カーブスエッセイ大賞2020結果発表

作品詳細

入賞

「健康な老後のために」

郁子様(68歳) カーブスMEGAドン・キホーテUNY美濃加茂(カーブス歴:4年8ヵ月)

 郵便屋さんの軽やかなバイク音が遠ざかっていく。玄関脇のポストから、薄いブルーの封筒が顔をのぞかせている。封を切るのももどかしく、私の心は少し動揺している。
 独身時代から、毎年人間ドックを受診している。今日は結果が届いたのである。かつてはA判定が並び自信満々であったが、三人目の出産のあとはB判定が多くなり、さらに肥満度はアップし、いつの間にか若い頃より30キロ余り体重オーバーとなってしまった。子育てとフルタイム勤務を言い訳にし、自己管理の欠落は棚に上げ、運動不足と食べ過ぎが大きな要因であることは分かっていた。見た目のオデブだけならよいが、高血圧症を始め、脂質異常・高血糖となり脂肪肝の烙印まで押されてしまった。
 これではいけないと思いカーブスの入会を決意したのは63歳の時。退職後母を看取り、自由な時間を持てたからである。入会して2年もするとやや体重が減り、脂肪肝ではないとまで言われれるようになった。すこしづつであるが、結果は良くなった。カーブス様さまである。
 でも、しかしである。昨年狭心症が見つかった。長年のツケが廻ってきたということなのか。心臓のCTや心筋血流シンチグラフィー検査を受けると、冠動脈が狭窄しているところがあるというのではないか。すぐさまカテーテル検査、そしてカテーテル手術となり心臓に2カ所ステントを埋め込んだ。よく主人から、あなたは心臓に毛が生えているからと茶化されていたことを思い出したが、度胸と病気は無関係だ。自覚症状は皆無だったがドックで見つけてもらえなかったら、AEDのお世話になるか、どこかでパタンと倒れ、黄泉の世界に旅立ったかもと、医師から脅された。幸い、経過は順調で、定期的な検診は続けながら、今年もいつものようにドック受診となったのである。
 ハサミのジョキジョキという音は舞台の幕が上がるような雰囲気だ。
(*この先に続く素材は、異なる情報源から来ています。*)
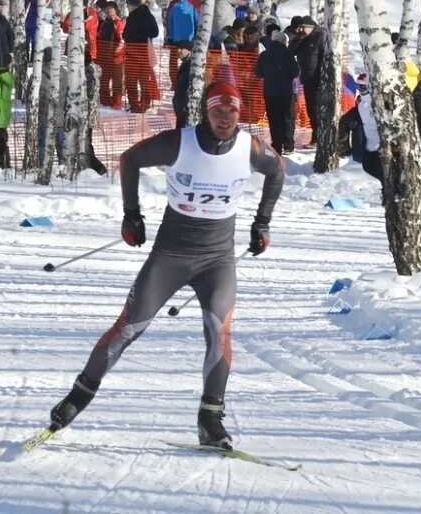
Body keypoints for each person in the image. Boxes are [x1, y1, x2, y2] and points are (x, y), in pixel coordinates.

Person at [45, 81, 285, 451]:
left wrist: (262, 222)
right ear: (206, 111)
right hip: (170, 256)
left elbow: (278, 169)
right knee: (128, 328)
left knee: (219, 334)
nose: (225, 119)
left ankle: (210, 419)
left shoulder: (249, 148)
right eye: (218, 111)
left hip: (217, 260)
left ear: (241, 114)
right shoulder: (180, 142)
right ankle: (78, 397)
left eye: (232, 112)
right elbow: (129, 159)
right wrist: (131, 216)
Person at [255, 30, 299, 155]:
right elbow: (296, 72)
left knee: (274, 120)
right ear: (283, 42)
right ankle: (289, 145)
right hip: (286, 92)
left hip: (270, 92)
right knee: (288, 118)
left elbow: (258, 72)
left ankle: (277, 146)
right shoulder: (288, 54)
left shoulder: (264, 55)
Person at [339, 75, 383, 184]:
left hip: (381, 149)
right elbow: (344, 121)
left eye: (363, 87)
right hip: (368, 149)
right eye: (359, 87)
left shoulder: (379, 103)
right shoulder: (361, 103)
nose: (361, 90)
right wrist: (344, 147)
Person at [291, 16, 326, 148]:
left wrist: (324, 79)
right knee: (311, 110)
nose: (300, 30)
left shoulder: (320, 36)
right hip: (306, 79)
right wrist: (299, 38)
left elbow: (325, 59)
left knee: (317, 110)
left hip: (318, 80)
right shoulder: (303, 38)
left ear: (310, 26)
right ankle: (316, 137)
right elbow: (291, 51)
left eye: (302, 28)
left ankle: (319, 138)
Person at [122, 0, 160, 113]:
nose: (127, 7)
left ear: (133, 5)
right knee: (142, 80)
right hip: (139, 52)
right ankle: (143, 104)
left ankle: (138, 105)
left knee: (133, 81)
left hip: (139, 52)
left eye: (128, 5)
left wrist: (135, 35)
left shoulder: (140, 17)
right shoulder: (146, 15)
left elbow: (154, 32)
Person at [165, 0, 201, 85]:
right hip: (176, 37)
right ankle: (175, 82)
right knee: (173, 62)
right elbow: (169, 21)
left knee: (190, 61)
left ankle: (190, 82)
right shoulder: (173, 4)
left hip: (190, 38)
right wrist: (169, 36)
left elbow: (197, 21)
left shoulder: (194, 3)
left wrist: (197, 36)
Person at [97, 1, 125, 109]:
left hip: (116, 58)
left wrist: (116, 52)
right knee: (103, 80)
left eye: (111, 8)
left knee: (116, 81)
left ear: (116, 9)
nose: (109, 10)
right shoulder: (104, 22)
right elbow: (99, 35)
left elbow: (122, 40)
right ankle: (105, 102)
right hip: (104, 56)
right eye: (107, 8)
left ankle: (116, 103)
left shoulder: (118, 22)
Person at [171, 41, 194, 129]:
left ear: (189, 50)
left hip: (186, 108)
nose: (178, 50)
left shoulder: (191, 65)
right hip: (182, 107)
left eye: (181, 48)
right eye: (177, 48)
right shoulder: (186, 63)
封筒の中をのぞき込む。精密検査を促す茶色の返信用封筒は入ってなさそうだ。ひとまず安心。結果報告書のページをめくっていく。血液系・呼吸器系・消化器系・・・・・と。大きな異常はない。骨密度これは唯一自信あるな。やはりA判定、同年齢比130%、若年成人女子と比べても遜色なし。眼科も歯科も異常なし。現在治療中の項目もあるがまずまずの結果だった。
 カーブスに入会したからといえども、すぐさま劇的な改善があるとはいえない。しかし良い方向に転じていることは断言できる。どこかのコマーシャルは、激変した姿を大々的に報じている。それが悪いとは思わないが、牛歩で良いではないか。事実、一昨年自宅の階段で足を踏み外し、2階から転げ落ちたことがあった。10分くらいは声も出ず、救急車で入院かと案じたものの、なんと打撲のみで、痛みこそ1ヶ月以上収まらなかったが、骨折はしていなかった。後日医師からは、しっかり筋肉がついていたからだと言われた。これもカーブスのお陰だと思う。もし、5年前の私だったらと考えるとぞっとする。心臓の件にしても、カーブスの筋トレを始めていなければ、最悪の結末を招いた可能性は否めない。主治医からは、適度な運動を奨励され、カーブスのような動きがよいと太鼓判をいただいている。もちろん食事にも気を使っている。充分なタンパク質の摂取とカロリーを減らすことに重きを置いている。
 私のモットーは腹圧を意識し、マシン使用時のおしゃべりを禁止すること。運動後のストレッチも手を抜かず、モニターテレビを見て行うこと。コーチからの問いかけもアイコンタクトか首振りですませること。なんと無愛想なと思われているだろうが、周りのみんなも理解してくれるようになった。声かけを遠慮してくれる。
 さあ、今日も張り切ってカーブスに出かけよう。来年のドックは主人と同じ日になるよう予約した。二人して今年より良い結果となるよう大げさながら切磋琢磨していこうと思う。人生100年の残りの30年余りをはつらつと暮らしたいと願うばかりである。
 カーブスに感謝あるのみ。豊かな老後のためにも、カーブスに足を運ぶ人が増えますように。